Check your understanding:
(1) In the page extract on counting solutions, what binomial coefficient does Answer 2 reduce the count to?
(2) Rewrite the page extract's passage starting at "You are looking" and ending at "for each factor).", swapping "ignore" for "drop".

Page extract:
Show that this is exhaustive, and it should give you the correct answer.

Final tally:

$$17+2\cdot \dfrac{17!}{15!} + 2\cdot \dfrac{17!}{2!14!} + \dfrac{17!}{3!13!} + \dfrac{17!}{5!12!} = 20,349$$

Answer 2

$\newcommand{\bbx}[1]{\,\bbox[15px,border:1px groove navy]{\displaystyle{#1}}\,} \newcommand{\braces}[1]{\left\lbrace\,{#1}\,\right\rbrace} \newcommand{\bracks}[1]{\left\lbrack\,{#1}\,\right\rbrack} \newcommand{\dd}{\mathrm{d}} \newcommand{\ds}[1]{\displaystyle{#1}} \newcommand{\expo}[1]{\,\mathrm{e}^{#1}\,} \newcommand{\ic}{\mathrm{i}} \newcommand{\mc}[1]{\mathcal{#1}} \newcommand{\mrm}[1]{\mathrm{#1}} \newcommand{\pars}[1]{\left(\,{#1}\,\right)} \newcommand{\partiald}[3][]{\frac{\partial^{#1} #2}{\partial #3^{#1}}} \newcommand{\root}[2][]{\,\sqrt[#1]{\,{#2}\,}\,} \newcommand{\totald}[3][]{\frac{\mathrm{d}^{#1} #2}{\mathrm{d} #3^{#1}}} \newcommand{\verts}[1]{\left\vert\,{#1}\,\right\vert}$ \begin{align} &\bbox[10px,#ffd]{% \bracks{x^{5}}\pars{1 + x + x^{2} + x^{3} + x^{4} + x^{5}}^{17}} = \bracks{x^{5}}\pars{1 - x^{6}}^{17}\pars{1 - x}^{-17} \\[5mm] = &\ \bracks{x^{5}}\pars{1 - x}^{-17} = {-17 \choose 5}\pars{-1}^{5} = -\bracks{{-\pars{-17} + 5 - 1 \choose 5}\pars{-1}^{5}} \\[5mm] = &\ {21 \choose 5} = \bbx{20349} \end{align}

Answer 3

Another combinatorial approach:

When you multiply it out, each term is of the following form:

$$x^{a_1}x^{a_2}\cdots x^{a_{17}} = x^{a_1+a_2+\cdots + a_{17}}$$

You are looking for the number of solutions to $a_1+a_2+\cdots + a_{17} = 5$ where $\forall i: 0\le a_i \le 5$. Since the sum must add to 5 and there are no negatives, this is automatically satisfied, so we can ignore the upper bounds (a solution with no upper bounds is the same as a solution with upper bounds of 5 for each factor).

Data segment:
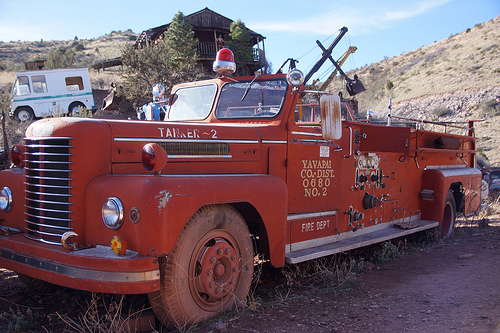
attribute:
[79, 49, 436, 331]
truck — red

Task-by-task answers:
(1) 21 choose 5

(2)
You are looking for the number of solutions to $a_1+a_2+\cdots + a_{17} = 5$ where $\forall i: 0\le a_i \le 5$. Since the sum must add to 5 and there are no negatives, this is automatically satisfied, so we can drop the upper bounds (a solution with no upper bounds is the same as a solution with upper bounds of 5 for each factor).